CYTADELA ''DO ŹRÓDEŁ MROKU'' (2018)
Dodane przez muzol dnia 26.01.2019
Historia zespołu jest długa i barwna. Powstał on w 1987 roku z inicjatywy Tomasza Wasyłyszyna – basisty, wokalisty, autora tekstów. Co istotne, grupa była prawdziwą kuźnią muzycznych talentów – grali w niej Mikis Cupas i Marek Chrzanowski (Wilki), Maciej Wyrobek (DJ Maceo Wyro) czy Sidney Polak.

Treść rozszerzona
Historia zespołu jest długa i barwna. Powstał on w 1987 roku z inicjatywy Tomasza Wasyłyszyna – basisty, wokalisty, autora tekstów. Co istotne, grupa była prawdziwą kuźnią muzycznych talentów – grali w niej Mikis Cupas i Marek Chrzanowski (Wilki), Maciej Wyrobek (DJ Maceo Wyro) czy Sidney Polak.

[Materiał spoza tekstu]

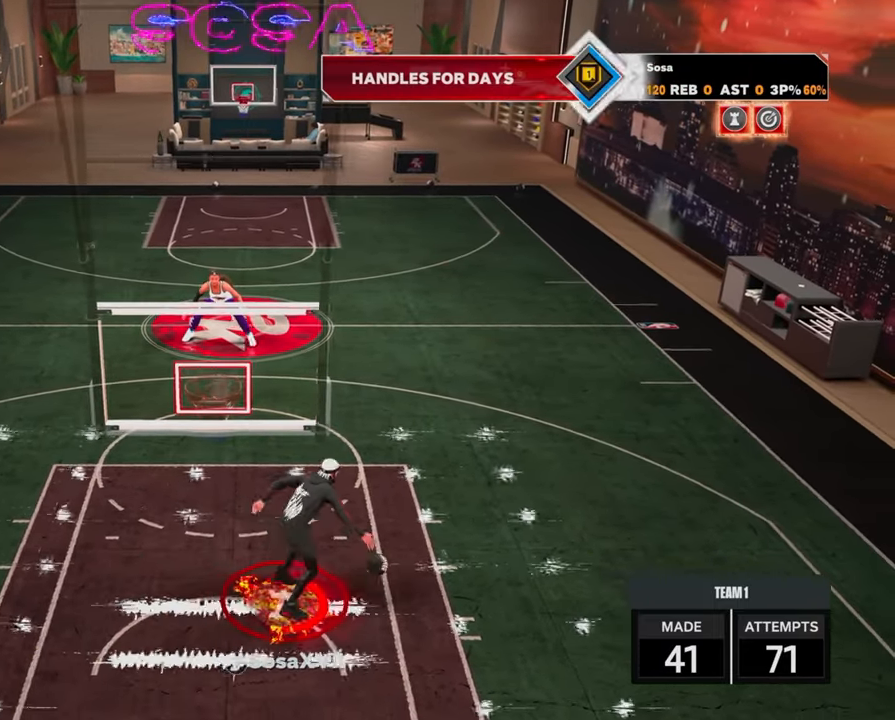
{"buttons": [], "left_stick": "center", "right_stick": "center", "events": [[167, "R2", "up"]]}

‘’Do żródeł mroku’’ jest szóstym albumem w dorobku zespołu. Zawiera ona jedenaście różnorodnych stylistycznie piosenek. Na przekór tytułowi płyty większość piosenek ma pogodny charakter. Takie też są teksty – pełne ironii oraz zaskakujących przemyśleń.

‘’W tył zwrot’’ ma bardzo przebojowy charakter. Hard rockowe gitary, organy Hammonda, fortepian, żeński chórek – aż chce się tupać nogą. Bardziej poważny, tajemniczy nastrój dominuje w transowym ‘’Do źródeł mroku.’’ Pulsujący rytm, przestrzenne brzmienia klawiszy i zagadkowy tekst o rejsie w nieznane naprawdę robią wrażenie.

Na wyróżnienie zasługuje refleksyjny ‘’Pierwszy raz w życiu’’, z zapadającą w pamięć melodią i ekspresywnym śpiewem (na drugim planie) Anny Ozner. Podobny, rozmarzony charakter (liryczna gra fortepianu) ma ballada w ‘’Cieniu samotności’’ opowiadający o głębokim uczuciu. Prawdziwa perełka muzyczna.

Podoba mi się też pełen ciepła ‘’Zaufaj aniołom’’, zawierający pozytywne przesłanie: ‘’Nie jesteś sam!’’ Kojący nastrój piosenki sprawia, że możemy poczuć się, jakbyśmy faktycznie byli w niebie.

Bardziej dynamiczny ‘’Stoimy na dwóch mostach’’ kojarzy mi się z dokonaniami The Stranglers. ‘’Piękne chwile’’ to kolejna, emanująca spokojem ballada, z poetyckim tekstem i aksamitnym głosem Tomasza.

‘’Do żródeł mroku’’ wypełnia różnorodna stylistycznie, przemyślana i dopracowana w każdym szczególe muzyka. Jedyne, czego mi brakuje, to większej ilości piosenek z rockowym pazurem. Niemniej jednak album jest godny uwagi.